**Consigne 1:**
Répondez brièvement à ces questions à l'aide du texte :
(a) En France, qui dirige le plus souvent les grandes entreprises industrielles et de services ainsi que les principales institutions financières ?
(b) Où l'habitude d'un seul cabinet pour plusieurs ministres s'est-elle prise d'abord ?
(c) Quelles deux institutions le texte cite-t-il à propos de leur directeur général ?
**Consigne 2:** Restituez fidèlement le passage du texte allant de « L’habitude s’est prise » jusqu'à « est le sens ? » inclus.
**Consigne 3:** Présentez sous forme de liste le paragraphe du texte qui commence par « La direction des grandes entreprises », en conservant ses informations principales.

**Texte du document:**
↓

La croissance interne est l’association véritable du capital et du travail, la croissance externe est la trouvaille de dirigeants, associés à des banques d’affaires et des institutions d’audit, pour gagner des marchés et des chalandises qu’ils n’ont pas su ou imaginé créer eux-même ; l’exercice, combinant l’abstraction des jeux de table et l’appropriation de nouveaux pouvoirs sur les gens, plus que sur les choses, s’apparente à celui de la libido la plus personnelle.

La direction des grandes entreprises industrielles et de services, ou des principales institutions financières, est aux mains, en France, le plus souvent d’anciens membres de cabinets ministériels, celui du Premier Ministre ou celui du ministre des Finances, bien plus rarement d’une famille plaçant l’un des siens à la tête du groupe transmis en bien héréditaire, encore moins d’employés ayant gravi longuement les derniers échelons vers le pouvoir.

L’habitude s’est prise d’abord rue de Bercy et s’est maintenant étendue au domaine social, qu’il y ait plusieurs ministres, ministres délégués, secrétaires d’Etat avec un seul cabinet, coiffant des administrations centrales à leur disposition et donc que ne commande personne nommément. Quel en est le sens ?

Il est devenu courant, depuis que privatisation, déréglementation, mondialisation sont l’ambiance, de ne quitter de hautes fonctions exécutives dans la finance internationale ou nationale que pour aller, en apparence bénévolement, prendre la tête d’institutions prêchant l’éthique et le sens de l’homme ; pourtant et rétrospectivement, sans que les gestions aient d’ailleurs été malhonnêtes intellectuellement et encore moins comptablement, qui a souvenir qu’un directeur général du Fonds monétaire international ou, en France, de la Caisse des dépôts et consignations, ait protesté contre l’inhumanité ou la nocivité des procédures ou des garanties dont ils avaient la charge, au moins nominale ?

Etre informé ou s’informer ?

Se documenter est se faire juge soi-même, le but est préalablement défini ; recevoir en images, en texte, en bande sonore les « nouvelles », c’est apparemment dépendre de ceux qui composent et garnissent ces supports. Le contraire se vérifie pourtant car la mémoire organise ce qui est nouveau, le rattachant à de l’ancien, l’instituant cause ou conséquence.

↑

**Données collectées:**
↓

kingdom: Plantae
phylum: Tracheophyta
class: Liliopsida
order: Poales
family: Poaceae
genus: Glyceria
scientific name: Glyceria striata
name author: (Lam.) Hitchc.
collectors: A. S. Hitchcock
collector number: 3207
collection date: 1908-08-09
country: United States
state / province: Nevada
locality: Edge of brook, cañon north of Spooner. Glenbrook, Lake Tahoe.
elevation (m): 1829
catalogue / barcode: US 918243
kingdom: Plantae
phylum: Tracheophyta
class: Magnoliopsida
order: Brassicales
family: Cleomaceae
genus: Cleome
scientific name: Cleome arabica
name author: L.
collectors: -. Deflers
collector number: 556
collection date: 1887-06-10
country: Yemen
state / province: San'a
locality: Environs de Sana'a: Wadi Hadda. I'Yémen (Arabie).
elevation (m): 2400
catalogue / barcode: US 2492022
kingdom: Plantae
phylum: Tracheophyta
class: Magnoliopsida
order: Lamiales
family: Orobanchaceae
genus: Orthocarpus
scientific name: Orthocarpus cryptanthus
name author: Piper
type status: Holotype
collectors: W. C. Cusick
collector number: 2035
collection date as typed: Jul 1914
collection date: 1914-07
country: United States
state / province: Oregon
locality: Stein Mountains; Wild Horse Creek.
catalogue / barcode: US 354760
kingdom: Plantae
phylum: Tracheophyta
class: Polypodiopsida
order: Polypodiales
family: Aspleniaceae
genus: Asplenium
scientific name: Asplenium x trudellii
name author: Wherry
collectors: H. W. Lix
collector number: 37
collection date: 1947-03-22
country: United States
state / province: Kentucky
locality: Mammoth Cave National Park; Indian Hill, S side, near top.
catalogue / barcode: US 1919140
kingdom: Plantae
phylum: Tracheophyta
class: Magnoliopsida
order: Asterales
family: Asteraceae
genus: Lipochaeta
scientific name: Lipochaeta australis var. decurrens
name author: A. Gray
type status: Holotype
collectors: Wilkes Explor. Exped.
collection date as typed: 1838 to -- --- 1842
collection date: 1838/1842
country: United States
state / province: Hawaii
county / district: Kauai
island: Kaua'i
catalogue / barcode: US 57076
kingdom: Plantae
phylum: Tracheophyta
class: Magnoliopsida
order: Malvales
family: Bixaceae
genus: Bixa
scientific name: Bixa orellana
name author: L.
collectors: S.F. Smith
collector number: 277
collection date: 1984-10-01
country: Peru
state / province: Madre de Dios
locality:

↑

**Réponse attendue 1:**
(a) D'anciens membres de cabinets ministériels, celui du Premier Ministre ou celui du ministre des Finances.
(b) Rue de Bercy.
(c) Le Fonds monétaire international et la Caisse des dépôts et consignations.

**Réponse attendue 2:**
L’habitude s’est prise d’abord rue de Bercy et s’est maintenant étendue au domaine social, qu’il y ait plusieurs ministres, ministres délégués, secrétaires d’Etat avec un seul cabinet, coiffant des administrations centrales à leur disposition et donc que ne commande personne nommément. Quel en est le sens ?

**Réponse attendue 3:**
En France, la direction des grandes entreprises industrielles et de services, ou des principales institutions financières, revient :
- le plus souvent à d'anciens membres de cabinets ministériels (celui du Premier Ministre ou celui du ministre des Finances) ;
- bien plus rarement à une famille qui place l'un des siens à la tête du groupe transmis en héritage ;
- encore moins souvent à des employés ayant longuement gravi les derniers échelons vers le pouvoir.